G8 meeting overshadowed by oil crisis

The energy ministers of the world’s leading industrialised nations yesterday met in Japan amid fears soaring oil prices could damage the global economy. The Group of Eight (G8) organisation met two days after a record one-day jump in crude oil to US$139 a barrel. Efficiency, shared technology and the promotion of alternative power sources were high on the agenda.
But disagreements surfaced on fuel subsidies, which the United States (US) and others feel have helped boost prices. The meeting took place in Aomori, on the northern edge of Japan’s main Honshu island.
Business Secretary John Hutton, who represented Britain at the meeting, called for an increase in oil production to push prices down. He added that Britain and other Western countries need to help developing nations reduce the environmental impact of their energy use.
On Saturday, five key energy-consuming nations, the United States, China, Japan, India and South Korea, all called on oil producers to increase output to try to control the soaring prices.
The Organisation of Petroleum Exporting Countries (OPEC) has said no new decision will be made until its meeting in Vienna in 9 September.
US Energy Secretary Samuel Bodman said: “It’s not good for producing nations to see the US struggling economically. They depend on us to be a significant engine in world economic activity.”
Later, Australian Prime Minister Kevin Rudd said a “blowtorch” needed to be applied to OPEC to urge the cartel to increase production.
The ministers of the five nations meeting on Saturday also agreed on other issues such as developing clean energy technologies, improving efficiency and on better cooperation in strategic oil stocks.
However, sharp differences emerged on fuel subsidies. Bodman said the subsidies in China and India had helped drive demand and so increase prices.
“We know demand is increasing because a lot of nations are still subsidising oil, which ought to stop,” he said.
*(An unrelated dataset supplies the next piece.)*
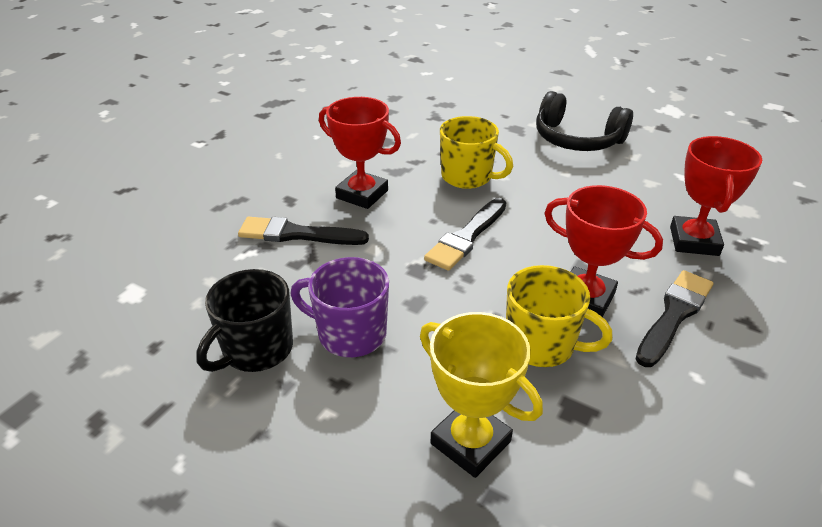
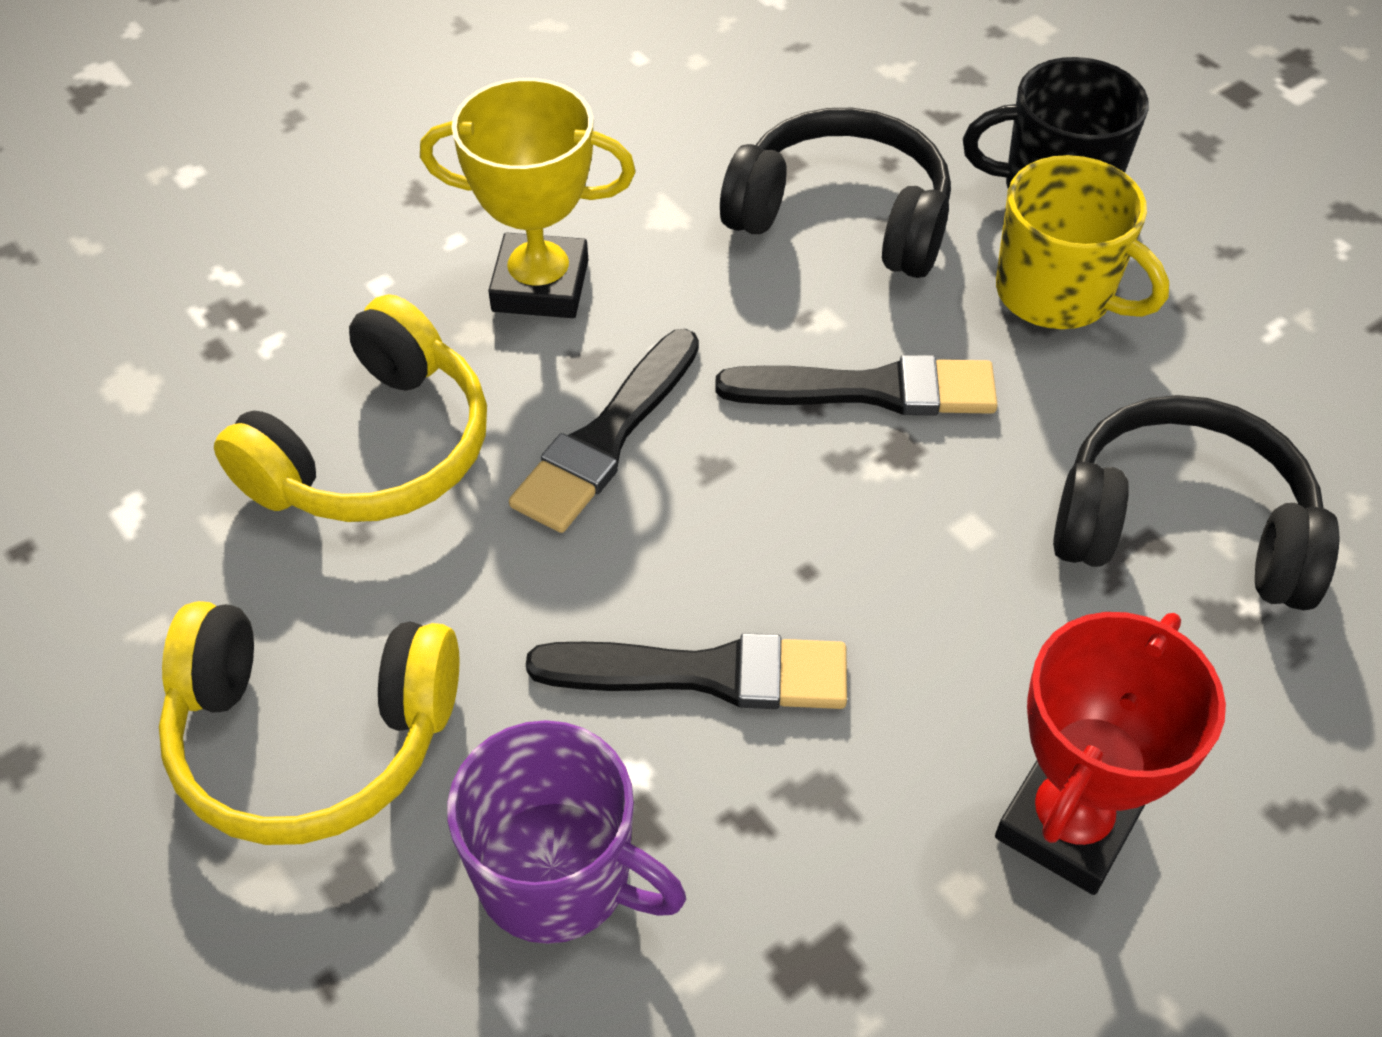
black headphones: [536,91,633,151] = 1 -> [720,108,951,278] [1053,395,1340,610] = 2
red trophy: [319,97,401,209] [545,185,663,317] [670,136,762,256] = 3 -> [995,612,1226,895] = 1
yellow headphones: none = 0 -> [159,601,460,845] [214,294,487,522] = 2
yellow mug: [440,116,513,189] [506,265,613,367] = 2 -> [996,155,1169,329] = 1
India insists there is no agreement to remove the subsidies altogether. Its representative at the talks on Saturday said the country was not ready to move to a position where the market decided the price its citizens should pay for oil.
China also made clear it had no time frame for moving towards lower subsidies, saying they needed to consider carefully how removing them might affect the country’s social and political stability.